• Written request: Please copy every one of the items below, reproducing each line without any change.

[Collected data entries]
= = = =
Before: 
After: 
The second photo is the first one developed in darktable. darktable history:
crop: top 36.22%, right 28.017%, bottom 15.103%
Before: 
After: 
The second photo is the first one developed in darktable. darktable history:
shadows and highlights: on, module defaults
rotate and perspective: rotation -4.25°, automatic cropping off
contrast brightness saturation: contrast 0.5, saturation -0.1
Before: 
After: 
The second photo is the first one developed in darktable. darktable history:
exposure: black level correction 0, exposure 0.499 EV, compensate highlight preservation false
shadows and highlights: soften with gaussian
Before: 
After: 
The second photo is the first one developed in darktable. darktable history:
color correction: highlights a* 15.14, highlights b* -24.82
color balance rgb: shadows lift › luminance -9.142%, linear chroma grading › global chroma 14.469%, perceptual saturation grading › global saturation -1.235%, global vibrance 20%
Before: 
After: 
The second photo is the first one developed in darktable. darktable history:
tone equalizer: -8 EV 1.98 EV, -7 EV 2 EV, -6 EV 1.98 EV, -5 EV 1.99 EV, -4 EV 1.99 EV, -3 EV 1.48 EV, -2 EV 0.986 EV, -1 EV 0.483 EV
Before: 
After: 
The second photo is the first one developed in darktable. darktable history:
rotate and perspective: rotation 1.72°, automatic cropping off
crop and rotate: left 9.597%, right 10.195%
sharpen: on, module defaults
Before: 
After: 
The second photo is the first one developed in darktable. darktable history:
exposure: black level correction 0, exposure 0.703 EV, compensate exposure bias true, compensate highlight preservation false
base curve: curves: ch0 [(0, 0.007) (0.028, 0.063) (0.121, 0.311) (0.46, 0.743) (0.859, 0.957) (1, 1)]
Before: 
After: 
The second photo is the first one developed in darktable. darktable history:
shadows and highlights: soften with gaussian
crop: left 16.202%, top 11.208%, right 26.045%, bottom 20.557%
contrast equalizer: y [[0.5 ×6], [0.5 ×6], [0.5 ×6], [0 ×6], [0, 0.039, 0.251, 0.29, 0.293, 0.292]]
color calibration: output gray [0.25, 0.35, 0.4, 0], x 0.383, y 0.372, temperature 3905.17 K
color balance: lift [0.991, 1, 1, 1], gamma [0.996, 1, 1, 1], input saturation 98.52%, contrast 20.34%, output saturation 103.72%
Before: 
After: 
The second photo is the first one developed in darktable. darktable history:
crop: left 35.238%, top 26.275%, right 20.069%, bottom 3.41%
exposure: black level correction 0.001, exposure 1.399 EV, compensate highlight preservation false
= = = =
• Written reply:
Before: 
After: 
The second photo is the first one developed in darktable. darktable history:
crop: top 36.22%, right 28.017%, bottom 15.103%
Before: 
After: 
The second photo is the first one developed in darktable. darktable history:
shadows and highlights: on, module defaults
rotate and perspective: rotation -4.25°, automatic cropping off
contrast brightness saturation: contrast 0.5, saturation -0.1
Before: 
After: 
The second photo is the first one developed in darktable. darktable history:
exposure: black level correction 0, exposure 0.499 EV, compensate highlight preservation false
shadows and highlights: soften with gaussian
Before: 
After: 
The second photo is the first one developed in darktable. darktable history:
color correction: highlights a* 15.14, highlights b* -24.82
color balance rgb: shadows lift › luminance -9.142%, linear chroma grading › global chroma 14.469%, perceptual saturation grading › global saturation -1.235%, global vibrance 20%
Before: 
After: 
The second photo is the first one developed in darktable. darktable history:
tone equalizer: -8 EV 1.98 EV, -7 EV 2 EV, -6 EV 1.98 EV, -5 EV 1.99 EV, -4 EV 1.99 EV, -3 EV 1.48 EV, -2 EV 0.986 EV, -1 EV 0.483 EV
Before: 
After: 
The second photo is the first one developed in darktable. darktable history:
rotate and perspective: rotation 1.72°, automatic cropping off
crop and rotate: left 9.597%, right 10.195%
sharpen: on, module defaults
Before: 
After: 
The second photo is the first one developed in darktable. darktable history:
exposure: black level correction 0, exposure 0.703 EV, compensate exposure bias true, compensate highlight preservation false
base curve: curves: ch0 [(0, 0.007) (0.028, 0.063) (0.121, 0.311) (0.46, 0.743) (0.859, 0.957) (1, 1)]
Before: 
After: 
The second photo is the first one developed in darktable. darktable history:
shadows and highlights: soften with gaussian
crop: left 16.202%, top 11.208%, right 26.045%, bottom 20.557%
contrast equalizer: y [[0.5 ×6], [0.5 ×6], [0.5 ×6], [0 ×6], [0, 0.039, 0.251, 0.29, 0.293, 0.292]]
color calibration: output gray [0.25, 0.35, 0.4, 0], x 0.383, y 0.372, temperature 3905.17 K
color balance: lift [0.991, 1, 1, 1], gamma [0.996, 1, 1, 1], input saturation 98.52%, contrast 20.34%, output saturation 103.72%
Before: 
After: 
The second photo is the first one developed in darktable. darktable history:
crop: left 35.238%, top 26.275%, right 20.069%, bottom 3.41%
exposure: black level correction 0.001, exposure 1.399 EV, compensate highlight preservation false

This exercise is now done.